───── RECORDS FOR THIS EXERCISE ─────

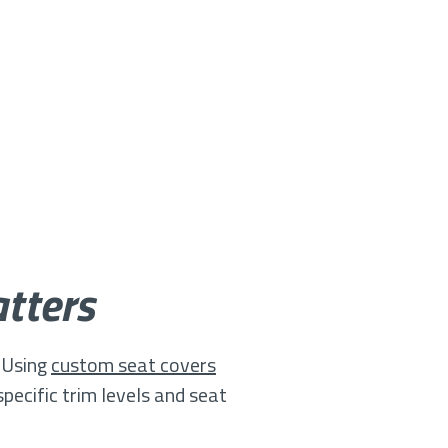
tters
. Using
custom seat covers
pecific trim levels and seat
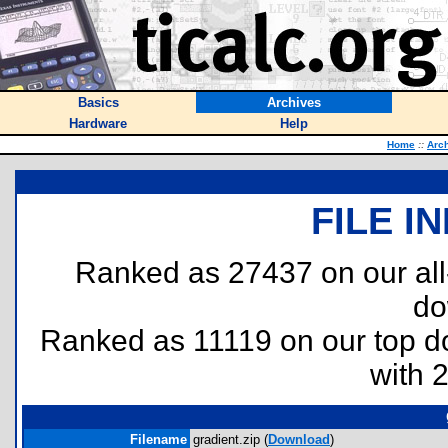
Basics
Archives
Hardware
Help
Home
::
Arc
FILE I
Ranked as 27437 on our al
do
Ranked as 11119 on our top 
with 
Filename
gradient.zip (
Download
)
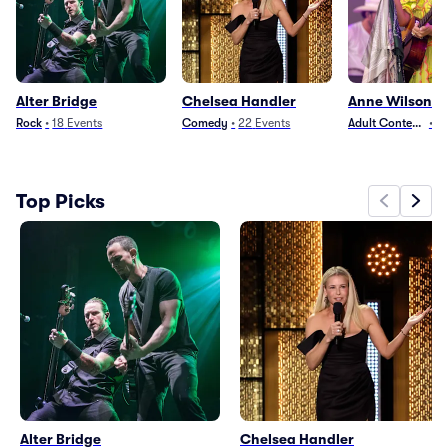
Alter Bridge
Chelsea Handler
Anne Wilson
Rock
•
18
Events
Comedy
•
22
Events
Adult Contempora
•
2
Top Picks
Alter Bridge
Chelsea Handler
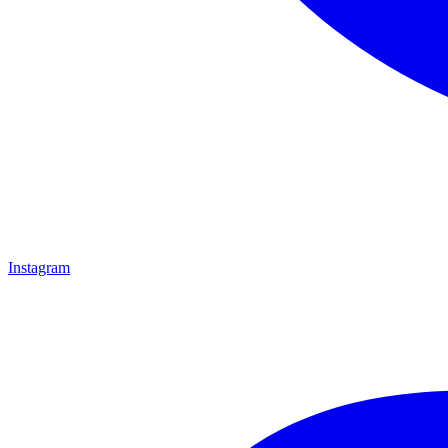
Instagram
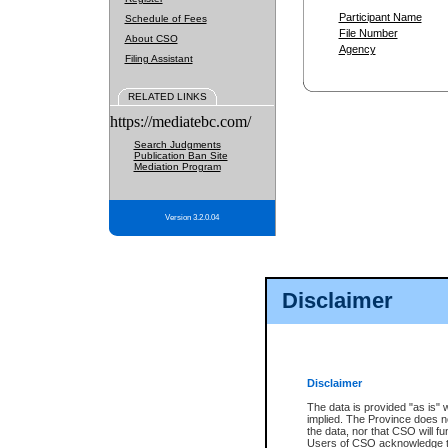
Participant Name
Schedule of Fees
File Number
About CSO
Agency
Filing Assistant
RELATED LINKS
https://mediatebc.com/
Search Judgments
Publication Ban Site
Mediation Program
Version 3.2.0.04
Disclaimer
Disclaimer
The data is provided "as is" 
implied. The Province does n
the data, nor that CSO will fun
Users of CSO acknowledge th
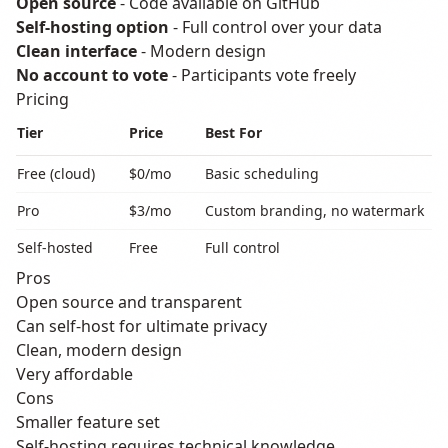
Open source
- Code available on GitHub
Self-hosting option
- Full control over your data
Clean interface
- Modern design
No account to vote
- Participants vote freely
Pricing
Tier
Price
Best For
Free (cloud)
$0/mo
Basic scheduling
Pro
$3/mo
Custom branding, no watermark
Self-hosted
Free
Full control
Pros
Open source and transparent
Can self-host for ultimate privacy
Clean, modern design
Very affordable
Cons
Smaller feature set
Self-hosting requires technical knowledge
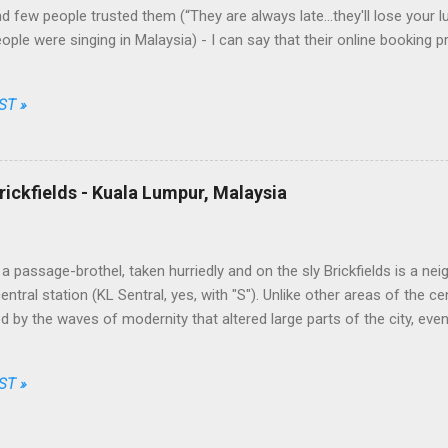
d few people trusted them (“They are always late...they'll lose your l
eople were singing in Malaysia) - I can say that their online booking 
nt and fair, their prices among the cheapest and their brand one of th
Going through just a few screens, filling a limited number of fields 
ST »
 choose date, destination, number of passengers, one way or return, 
ong the available options, enter their personal data, the credit card o
t, simple, transparent and fair. No free meal and no seat allocation, tru
ally unbeatable on some routes. This took by surprise the traditional c
rickfields - Kuala Lumpur, Malaysia
 the market while AirAsia, from a ...
a passage-brothel, taken hurriedly and on the sly Brickfields is a ne
ntral station (KL Sentral, yes, with "S"). Unlike other areas of the ce
 by the waves of modernity that altered large parts of the city, eve
apers and infrastructures besiege it assiduously. The district is home
dget hotels, little multi-ethnic restaurants, street stalls and places of
ST »
Christian churches. The most bizarre joints, though, are a series 
facing the sidewalks. The entrance half-hidden by a rag used as a cur
t of the clear sides, from which it is possible to peep at a sequen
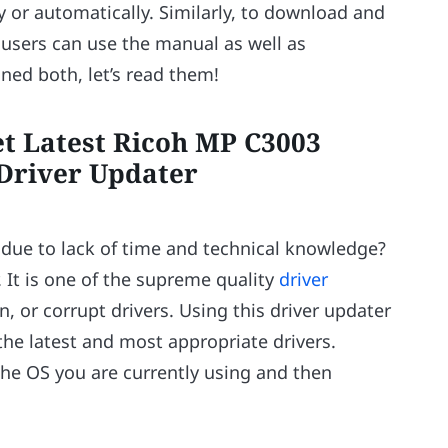
 or automatically. Similarly, to download and
 users can use the manual as well as
ed both, let’s read them!
et Latest Ricoh MP C3003
 Driver Updater
 due to lack of time and technical knowledge?
. It is one of the supreme quality
driver
en, or corrupt drivers. Using this driver updater
the latest and most appropriate drivers.
the OS you are currently using and then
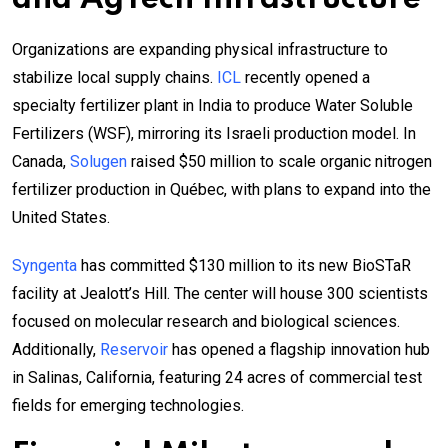
Organizations are expanding physical infrastructure to
stabilize local supply chains.
ICL
recently opened a
specialty fertilizer plant in India to produce Water Soluble
Fertilizers (WSF), mirroring its Israeli production model. In
Canada,
Solugen
raised $50 million to scale organic nitrogen
fertilizer production in Québec, with plans to expand into the
United States.
Syngenta
has committed $130 million to its new BioSTaR
facility at Jealott’s Hill. The center will house 300 scientists
focused on molecular research and biological sciences.
Additionally,
Reservoir
has opened a flagship innovation hub
in Salinas, California, featuring 24 acres of commercial test
fields for emerging technologies.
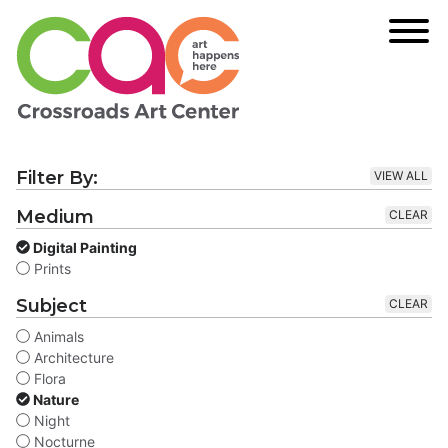
Filter By:
VIEW ALL
Medium
CLEAR
Digital Painting
Prints
Subject
CLEAR
Animals
Architecture
Flora
Nature
Night
Nocturne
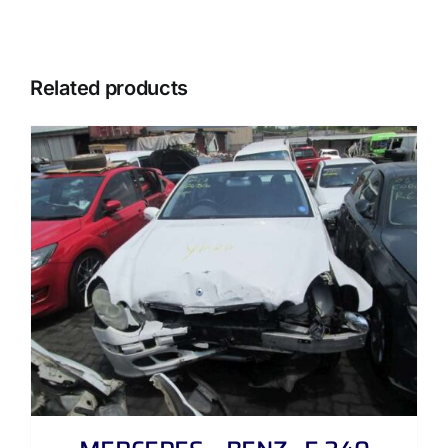
Related products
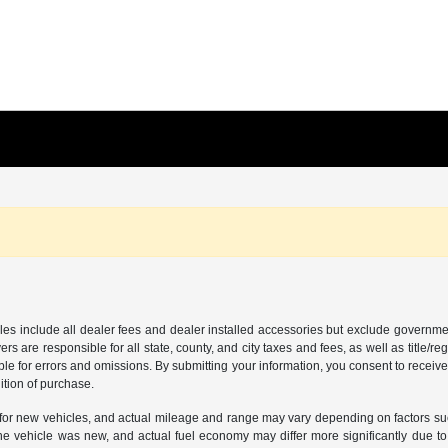
les include all dealer fees and dealer installed accessories but exclude governmen
rs are responsible for all state, county, and city taxes and fees, as well as title/reg
ble for errors and omissions. By submitting your information, you consent to receive
ition of purchase.
or new vehicles, and actual mileage and range may vary depending on factors such a
e vehicle was new, and actual fuel economy may differ more significantly due to f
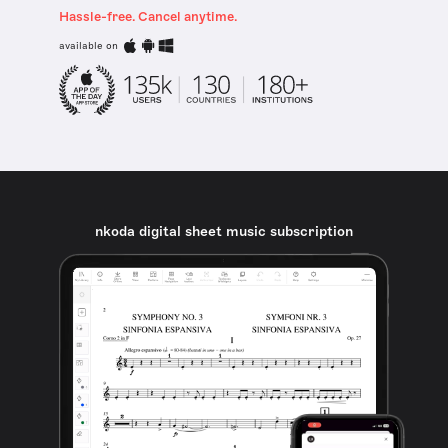
Hassle-free. Cancel anytime.
available on
nkoda digital sheet music subscription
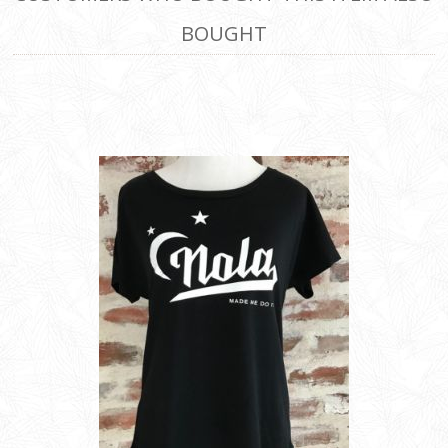
BOUGHT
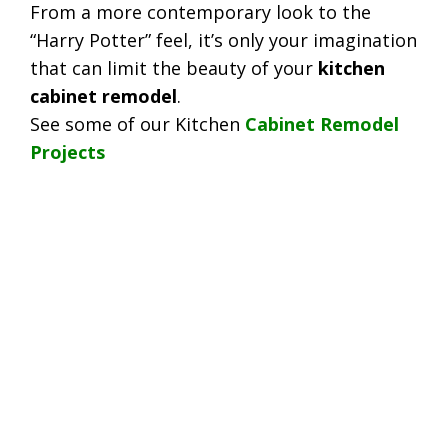
From a more contemporary look to the
“Harry Potter” feel, it’s only your imagination
that can limit the beauty of your
kitchen
cabinet remodel
.
See some of our Kitchen
Cabinet Remodel
Projects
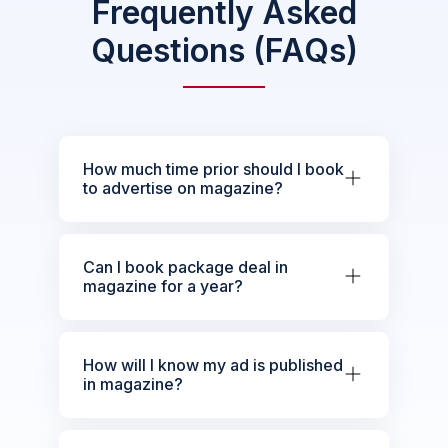
Frequently Asked
Questions (FAQs)
How much time prior should I book
to advertise on magazine?
Can I book package deal in
magazine for a year?
How will I know my ad is published
in magazine?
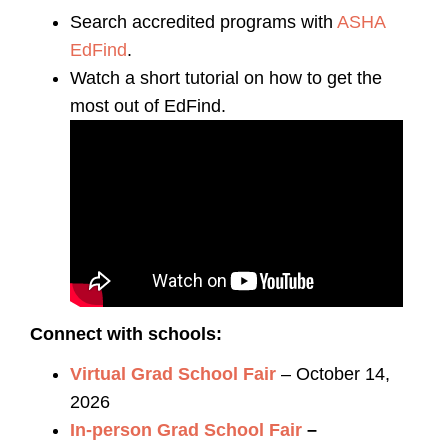
Search accredited programs with
ASHA
EdFind
.
Watch a short tutorial on how to get the
most out of EdFind.
Connect with schools:
Virtual Grad School Fair
– October 14,
2026
In-person Grad School Fair
–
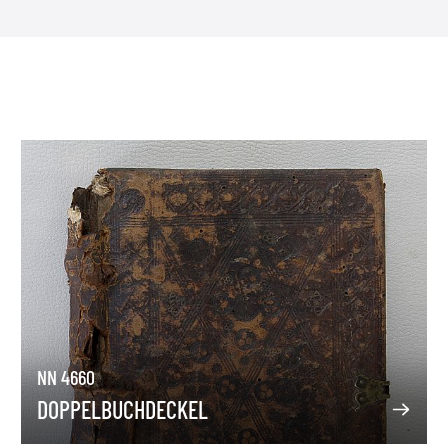
NN 4660
DOPPELBUCHDECKEL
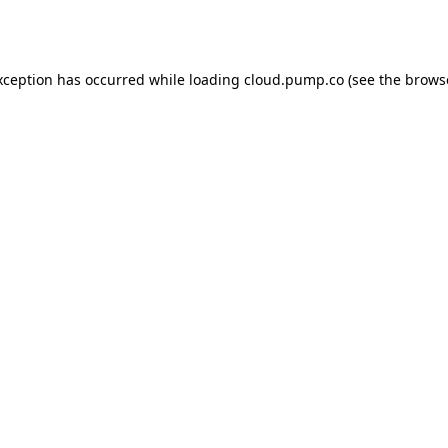
xception has occurred while loading
cloud.pump.co
(see the
brows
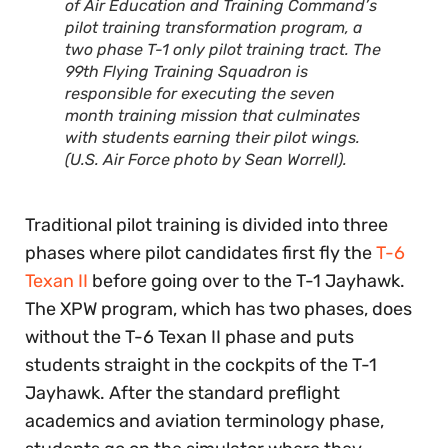
of Air Education and Training Command’s
pilot training transformation program, a
two phase T-1 only pilot training tract. The
99th Flying Training Squadron is
responsible for executing the seven
month training mission that culminates
with students earning their pilot wings.
(U.S. Air Force photo by Sean Worrell).
Traditional pilot training is divided into three
phases where pilot candidates first fly the
T-6
Texan II
before going over to the T-1 Jayhawk.
The XPW program, which has two phases, does
without the T-6 Texan II phase and puts
students straight in the cockpits of the T-1
Jayhawk. After the standard preflight
academics and aviation terminology phase,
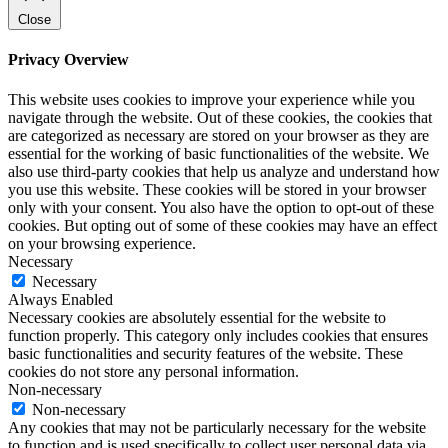
Close
Privacy Overview
This website uses cookies to improve your experience while you
navigate through the website. Out of these cookies, the cookies that
are categorized as necessary are stored on your browser as they are
essential for the working of basic functionalities of the website. We
also use third-party cookies that help us analyze and understand how
you use this website. These cookies will be stored in your browser
only with your consent. You also have the option to opt-out of these
cookies. But opting out of some of these cookies may have an effect
on your browsing experience.
Necessary
Necessary
Always Enabled
Necessary cookies are absolutely essential for the website to
function properly. This category only includes cookies that ensures
basic functionalities and security features of the website. These
cookies do not store any personal information.
Non-necessary
Non-necessary
Any cookies that may not be particularly necessary for the website
to function and is used specifically to collect user personal data via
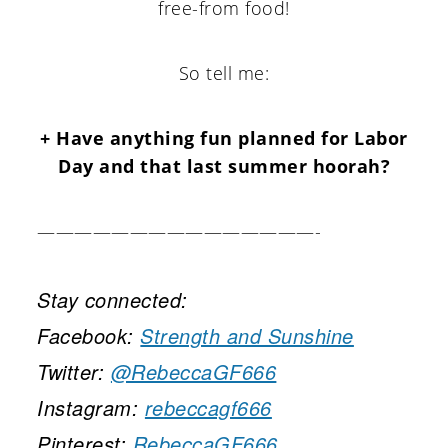
free-from food!
So tell me:
+ Have anything fun planned for Labor
Day and that last summer hoorah?
———————————————-
Stay connected:
Facebook:
Strength and Sunshine
Twitter:
@RebeccaGF666
Instagram:
rebeccagf666
Pinterest:
RebeccaGF666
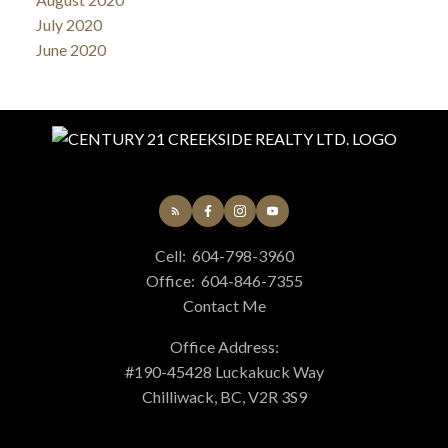
July 2020
June 2020
Cell:
604-798-3960
Office:
604-846-7355
Contact Me
Office Address:
#190-45428 Luckakuck Way
Chilliwack, BC, V2R 3S9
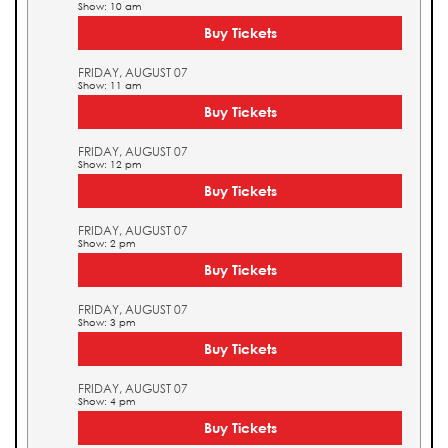
Show: 10 am
Buy Tickets
FRIDAY, AUGUST 07
Show: 11 am
Buy Tickets
FRIDAY, AUGUST 07
Show: 12 pm
Buy Tickets
FRIDAY, AUGUST 07
Show: 2 pm
Buy Tickets
FRIDAY, AUGUST 07
Show: 3 pm
Buy Tickets
FRIDAY, AUGUST 07
Show: 4 pm
Buy Tickets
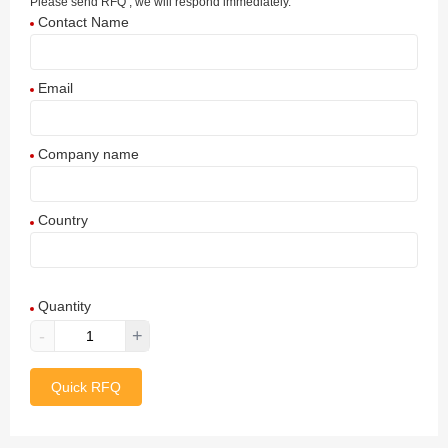
Please send RFQ , we will respond immediately.
Contact Name
Email
Company name
Country
Afghanistan
Quantity
Aland Islands
-
+
Albania
Quick RFQ
Algeria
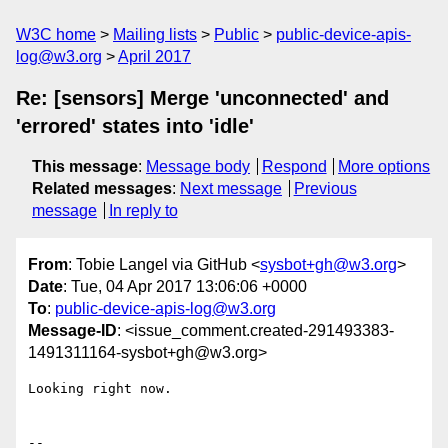
W3C home
Mailing lists
Public
public-device-apis-
log@w3.org
April 2017
Re: [sensors] Merge 'unconnected' and
'errored' states into 'idle'
This message
:
Message body
Respond
More options
Related messages
:
Next message
Previous
message
In reply to
From
: Tobie Langel via GitHub <
sysbot+gh@w3.org
>
Date
: Tue, 04 Apr 2017 13:06:06 +0000
To
:
public-device-apis-log@w3.org
Message-ID
: <issue_comment.created-291493383-
1491311164-sysbot+gh@w3.org>
Looking right now.

-- 
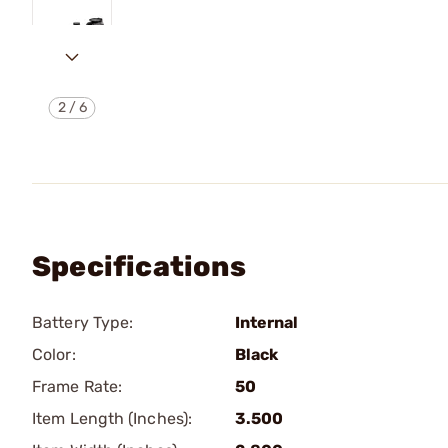
2
/
6
Specifications
Battery Type:
Internal
Color:
Black
Frame Rate:
50
Item Length (Inches):
3.500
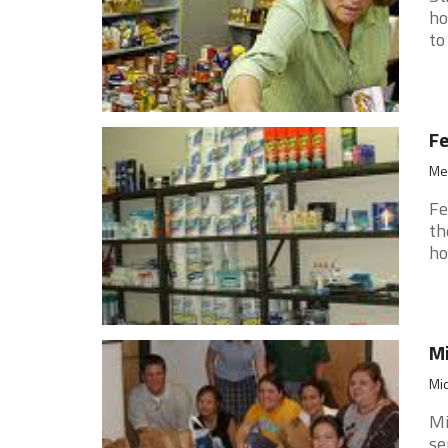
ho
to
F
Med
Fe
th
ho
Mi
Mid
Mi
se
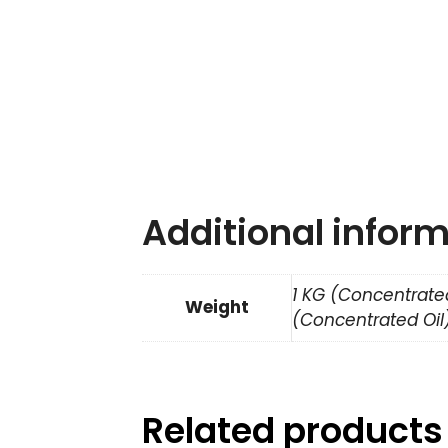
Additional infor
1 KG (Concentrated
Weight
(Concentrated Oil)
Related products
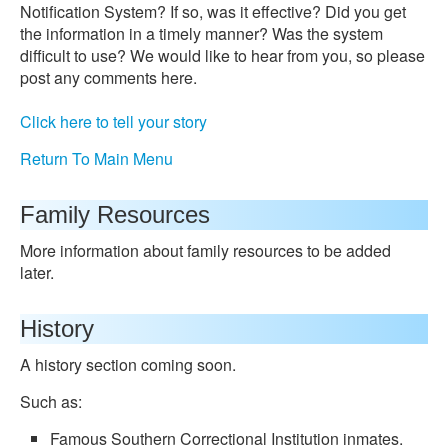
Notification System? If so, was it effective? Did you get
the information in a timely manner? Was the system
difficult to use? We would like to hear from you, so please
post any comments here.
Click here to tell your story
Return To Main Menu
Family Resources
More information about family resources to be added
later.
History
A history section coming soon.
Such as:
Famous Southern Correctional Institution inmates.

─────

REQUIRED ACTION | Skip the pictures and quote each line of the entries above, from the first through the line with "implied. The Province does n", exactly as it appears.

RESPONSE AREA |
tters
. Using
custom seat covers
pecific trim levels and seat
Basics
Archives
Hardware
Help
Home
::
Arc
FILE I
Ranked as 27437 on our al
do
Ranked as 11119 on our top 
with 
Filename
gradient.zip (
Download
)
Alter Bridge
Chelsea Handler
Anne Wilson
Rock
•
18
Events
Comedy
•
22
Events
Adult Contempora
•
2
Top Picks
Alter Bridge
Chelsea Handler
Instagram
Participant Name
Schedule of Fees
File Number
About CSO
Agency
Filing Assistant
RELATED LINKS
https://mediatebc.com/
Search Judgments
Publication Ban Site
Mediation Program
Version 3.2.0.04
Disclaimer
Disclaimer
The data is provided "as is" 
implied. The Province does n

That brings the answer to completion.